Das kann nicht im Sinne des Oberbürgermeisters sein, der
gerade seinen gut Ruf seinem Gefühl für Mitmenschlichkeit zu verdanken hat. Bildertanz-Quelle:Raimund Vollmer (aus Film)
4 Kommentare:
Raimund,
Mancher lehnt eine gute Idee eben deshalb ab, weil sie nicht von ihm ist um diese gleichzeitig in Kopie oder ähnlich zu erarbeiten.

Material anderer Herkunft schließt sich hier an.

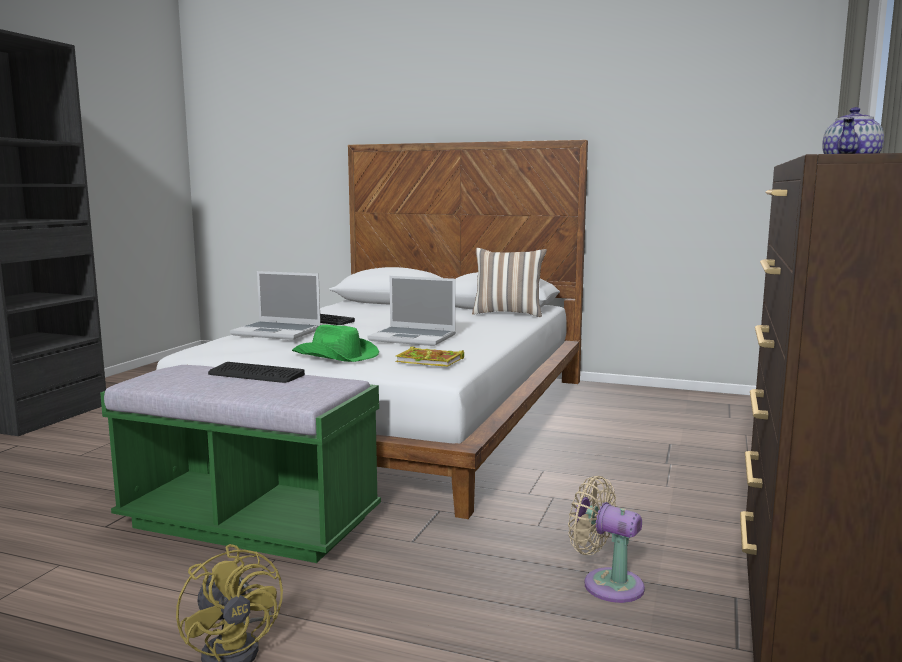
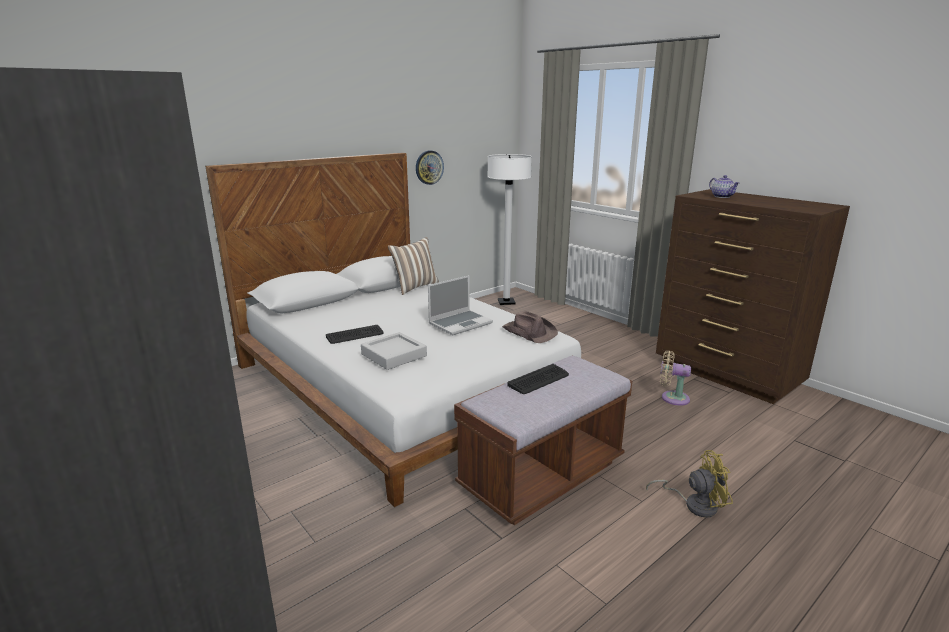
camera: 60 degrees left, 10 degrees up
(249, 523) = (542, 476): green bench -> brown bench
(278, 332) = (394, 355): laptop -> grey tray
(336, 356) = (487, 352): green hat -> none
(431, 361) = (529, 332): book -> brown hat
(607, 584) = (672, 398): beige fan -> beige fan turned 45 degrees clockwise
(637, 165) = (429, 167): none -> wall clock
(748, 408) = (506, 302): none -> white floor lamp

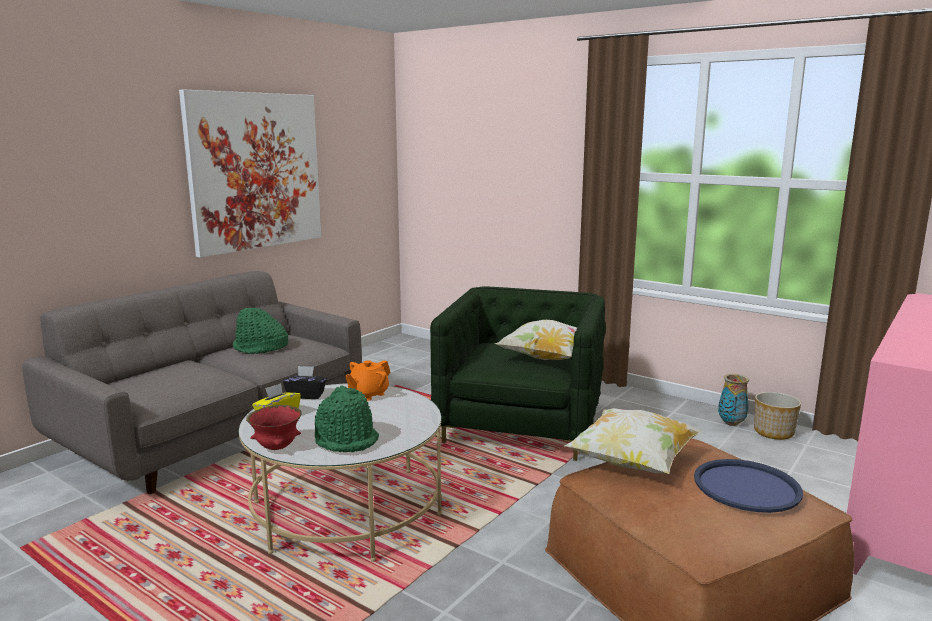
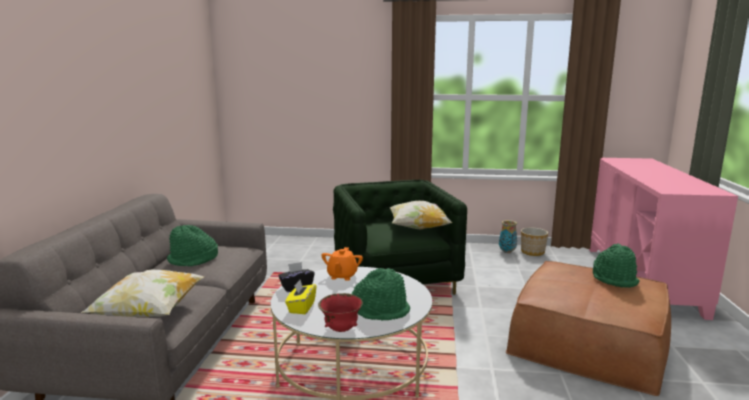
camera: 30 degrees left, 0 degrees up
(255, 171) = (136, 103): picture -> none
(632, 463) = (543, 282): pillow -> pillow (149, 313)
(746, 486) = (615, 279): blue tray -> green hat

Ja, lieber Herr Vollmer, da ist natürlich sehr enttäuschend. Wenn ich mir die Veröffentlichungen der Stadt bzw. der Reutlinger Geschichtsblätter, Gerhard Junger ansehe und die div. Veröffentlichungen zu Oskar Kalbfell (z. B. zum 100. Geburtstag)und zur tragischen Geiselerschiessung ansehe, frage ich mich schon, was schlummert denn in den Amtsstuben und im Stadtarchiv denn über das Kriegsende noch grundlegend Neues. Haben denn die etwas übersehen oder verschlafen? Das kann ich mir nicht vorstellen. Bereits 1999 zu 50 Jahre Kriegsende gab es einen Band der Reutlinger Geschichtsblätter zu diesem Thema, der viele Aspekte abdeckte. Was Ihre Arbeiten auszeichnet ist, dass Sie Zeitzeugen befragt haben und für die nachfolgende Generation festgehalten haben. Das hat eigentlich in den meisten Fällen in den bisherigen Veröffentlichungen in der breite und den befragten sozialen Schichten gefehlt. Da hab en Sie eine wichtige Lücke geschlossen. Gerhard Junger hat den einen oder anderen Zeitzeugen in Fussnoten erwähnt. So denke ich beispielsweise an Dr. Rudolf Walz (einer der wenigen Lehrer des FLG, an die ich mich mit Respekt erinnere) un dessen Ausführungen. Denn all das was in den mehr oder weniger amtlichen Veröffentlichungen dargestellt ist, ist doch über weite Strecken eine Hagiographie des (verdienstvollen) Oskar Kalbfell. Und da sprengen Sie, das ist ungewohnt und wirft die Ausführungen des einen oder anderen der amtlichen Verfasser durcheinander. Geben Sie blos nicht auf.
Hermann Rueker
Die Macht der Macher und die Ohnmacht der Vernunft!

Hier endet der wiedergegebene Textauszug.